Plusieurs personnages des évangiles conservent l’anonymat. Les époux et les serviteurs des noces de Cana, la femme prise en adultère, le jeune homme riche, le garçon s’enfuyant tout nu à Gethsémani, les deux larrons en croix au Golgotha… restent sans nom: leur anonymat nous permet peut-être de prendre un peu leurs places. De même, de nombreux lieux des évangiles sont improbables et imprécis: quelque part, à l’écart, chemin faisant, dans le désert…
Et voici que, fait rare, surgit Bartimée de Jéricho. Identité et lieu sont précisés. Jéricho vient de l’hébreu jareah, la lune: Jéricho est ‘ville de la lune’. La lune croît et décroît, change sans cesse, au contraire du soleil: elle est, dans le monde de Jésus, symbole de disparition et de déclin. Marc précise que Jésus "sort de Jéricho avec ses disciples". Sortir d’une logique dépressive de déclin, c’est par exemple reconnaître que la communauté des disciples est bien vivante, quoi qu’on dise, et qu’elle se renouvelle en profondeur. Les disciples sont inclus dans cette foule "assez nombreuse" - c’est la traduction plus exacte du texte - qui entoure Jésus: ni majoritaire, ni marginale, cette foule apprend de lui à être instrument du salut en transmettant son appel à l’homme aveugle. Sortir de Jéricho aujourd’hui est invitation à quitter nos déclins intérieurs: lorsque déclinent notre vision de Dieu et notre soif de vivre, lorsque baisse l’intensité de notre amour pour Dieu et pour les autres, il faut sortir de Jéricho avec Jésus! D’autant plus que Jésus se met en route vers Jérusalem, Yeroushalaïm, dont le nom signifie ville de paix ou ville de plénitude. Passant de Jéricho à Jérusalem, Jésus nous fait passer avec lui du déclin à la paix, de la disparition à la plénitude.
Deux autres noms ont encore toute leur importance dans ce texte: Bartimée et fils de David.
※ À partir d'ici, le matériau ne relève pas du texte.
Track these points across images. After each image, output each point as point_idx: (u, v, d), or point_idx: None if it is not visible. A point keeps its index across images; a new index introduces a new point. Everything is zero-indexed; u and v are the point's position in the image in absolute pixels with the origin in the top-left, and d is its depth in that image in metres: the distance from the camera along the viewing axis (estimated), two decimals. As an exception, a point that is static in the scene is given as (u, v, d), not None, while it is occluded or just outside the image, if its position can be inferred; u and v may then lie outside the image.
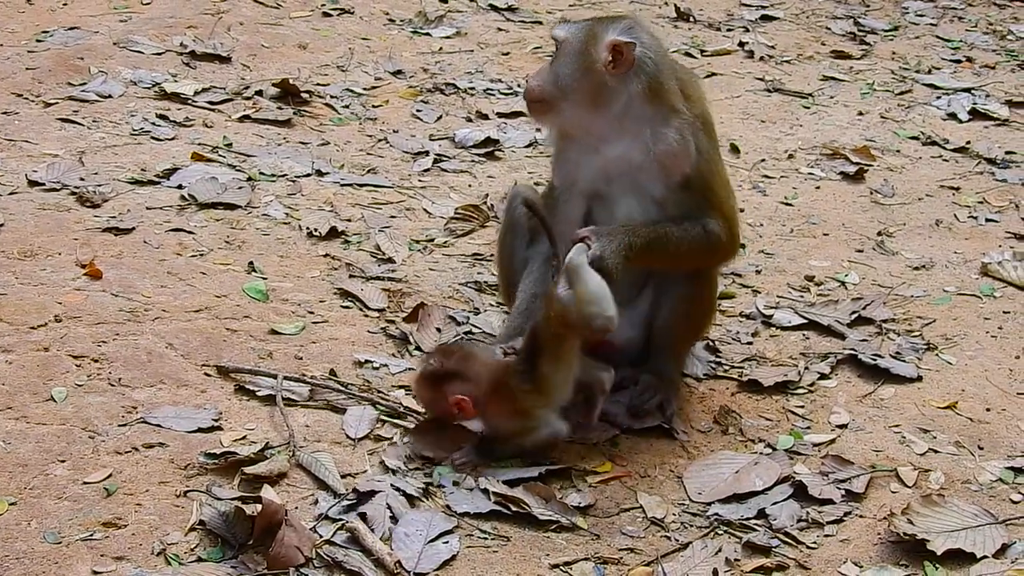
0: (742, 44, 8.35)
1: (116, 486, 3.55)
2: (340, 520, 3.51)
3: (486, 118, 6.76)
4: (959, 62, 8.31)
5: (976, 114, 7.29)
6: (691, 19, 8.86)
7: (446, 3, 8.60)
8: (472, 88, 7.15)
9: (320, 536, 3.44)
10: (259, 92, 6.63)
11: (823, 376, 4.51)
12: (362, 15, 8.16)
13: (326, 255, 5.07)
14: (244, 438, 3.85)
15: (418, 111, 6.75)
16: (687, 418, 4.24)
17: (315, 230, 5.21)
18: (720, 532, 3.69)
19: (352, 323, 4.60)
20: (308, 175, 5.77)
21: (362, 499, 3.59)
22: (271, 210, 5.38)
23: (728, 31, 8.70)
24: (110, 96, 6.36)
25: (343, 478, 3.70)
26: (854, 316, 4.91)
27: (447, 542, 3.49)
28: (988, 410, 4.35)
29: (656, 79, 4.01)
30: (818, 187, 6.22)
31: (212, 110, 6.40)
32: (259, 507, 3.37)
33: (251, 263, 4.90)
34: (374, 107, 6.74)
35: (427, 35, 7.99)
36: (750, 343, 4.74)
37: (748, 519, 3.74)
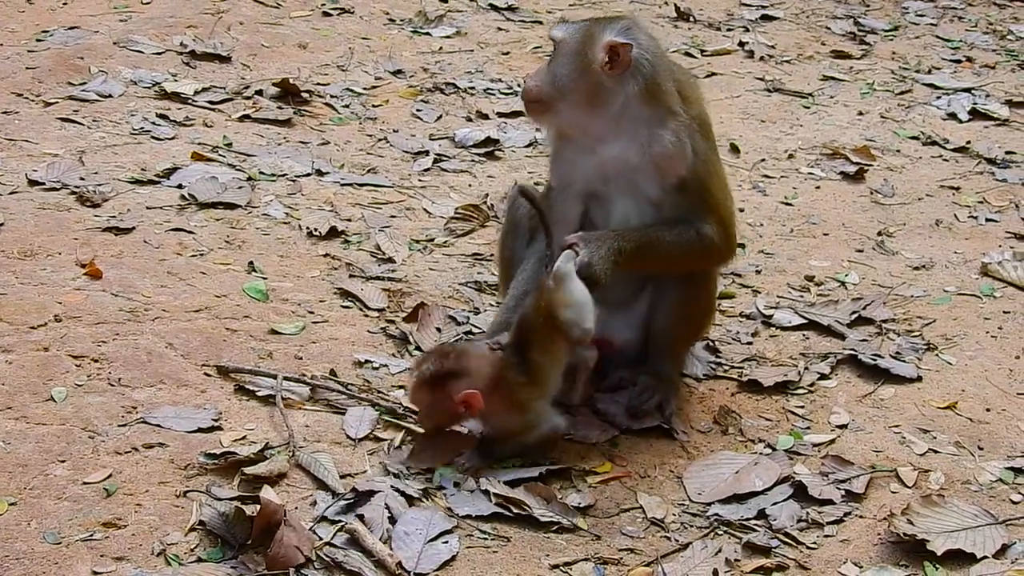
0: (742, 44, 8.34)
1: (116, 486, 3.55)
2: (339, 521, 3.50)
3: (486, 118, 6.76)
4: (959, 62, 8.31)
5: (976, 114, 7.29)
6: (691, 19, 8.86)
7: (446, 3, 8.60)
8: (472, 88, 7.15)
9: (320, 538, 3.44)
10: (259, 92, 6.63)
11: (823, 376, 4.51)
12: (362, 15, 8.16)
13: (326, 255, 5.07)
14: (244, 438, 3.84)
15: (418, 111, 6.75)
16: (687, 418, 4.24)
17: (315, 230, 5.21)
18: (720, 532, 3.69)
19: (352, 323, 4.60)
20: (308, 175, 5.77)
21: (361, 499, 3.59)
22: (271, 210, 5.37)
23: (728, 31, 8.69)
24: (110, 96, 6.35)
25: (343, 478, 3.70)
26: (854, 316, 4.90)
27: (447, 542, 3.49)
28: (988, 410, 4.35)
29: (653, 80, 4.00)
30: (818, 187, 6.21)
31: (212, 110, 6.39)
32: (258, 507, 3.37)
33: (251, 263, 4.90)
34: (374, 107, 6.74)
35: (427, 35, 7.98)
36: (750, 343, 4.74)
37: (748, 519, 3.74)
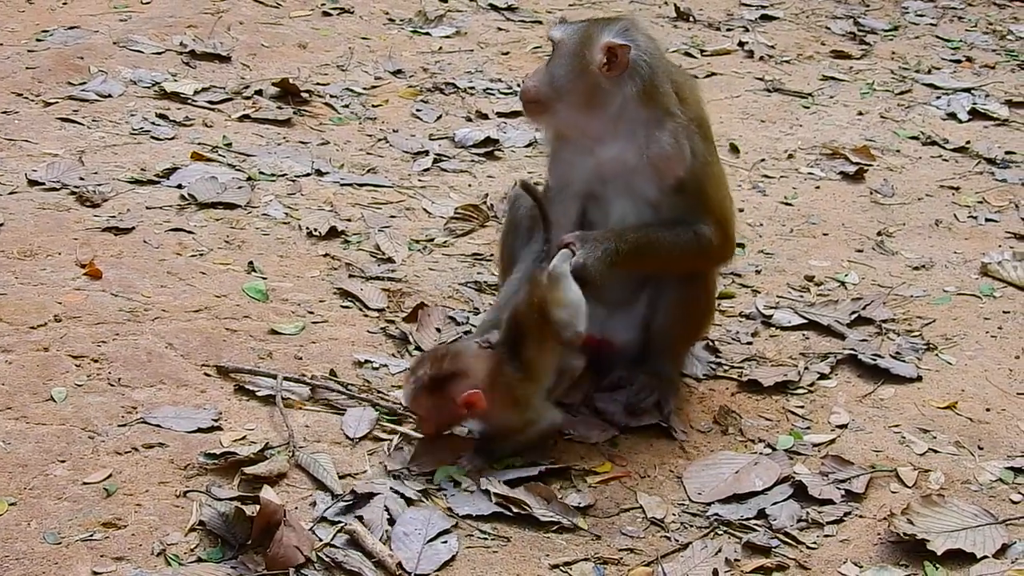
0: (742, 44, 8.34)
1: (116, 486, 3.55)
2: (339, 521, 3.50)
3: (486, 118, 6.76)
4: (959, 62, 8.31)
5: (976, 114, 7.29)
6: (691, 19, 8.86)
7: (446, 3, 8.60)
8: (472, 88, 7.15)
9: (320, 539, 3.43)
10: (259, 92, 6.63)
11: (823, 376, 4.51)
12: (362, 15, 8.16)
13: (326, 255, 5.07)
14: (244, 438, 3.84)
15: (418, 111, 6.75)
16: (687, 418, 4.24)
17: (315, 230, 5.21)
18: (720, 532, 3.69)
19: (352, 323, 4.60)
20: (308, 175, 5.77)
21: (361, 500, 3.59)
22: (271, 210, 5.37)
23: (728, 31, 8.69)
24: (110, 95, 6.35)
25: (342, 478, 3.70)
26: (854, 316, 4.90)
27: (446, 542, 3.49)
28: (988, 410, 4.35)
29: (651, 82, 4.00)
30: (818, 187, 6.21)
31: (212, 110, 6.39)
32: (258, 507, 3.37)
33: (251, 263, 4.90)
34: (374, 107, 6.74)
35: (427, 35, 7.98)
36: (750, 343, 4.74)
37: (748, 519, 3.74)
Si le nom Bartimée est d’origine araméenne, il signifie fils de la honte, ou fils de l’impureté; s’il vient du grec, il veut dire fils de l’honneur, ou fils de l’honoré. Et s’il n’y avait pas à choisir? Car ce fils de Timée croise le "fils de David". Et David, en hébreu, veut dire "Bien Aimé". Voici donc que le fils de la honte, rencontrant le fils de l’Amour, devient fils de l’honneur!
Choc terrible! Qui va l’emporter: la peur du déshonneur ou la foi en la puissance de l’amour? La peur ou la foi? Dilemme terriblement actuel dans nos sociétés… lorsque des intégrismes de tous bords voudraient revenir à la peur comme moteur de la conversion vers Dieu, ou lorsque des urgences sociétales sont instrumentalisées dans les débats politiques pour déshonorer la foi des petits. La rencontre de ces deux fils vient nous faire passer de la peur à la confiance en l’amour: "Ta foi t’a sauvé", constate Jésus, dont le nom signifie justement "Dieu sauve".
Au terme du récit, l’aveugle n’est plus le fils de Timée, mendiant assis au bord de la route, mais un "homme", précise saint Marc, un homme qui suit Jésus sur la route.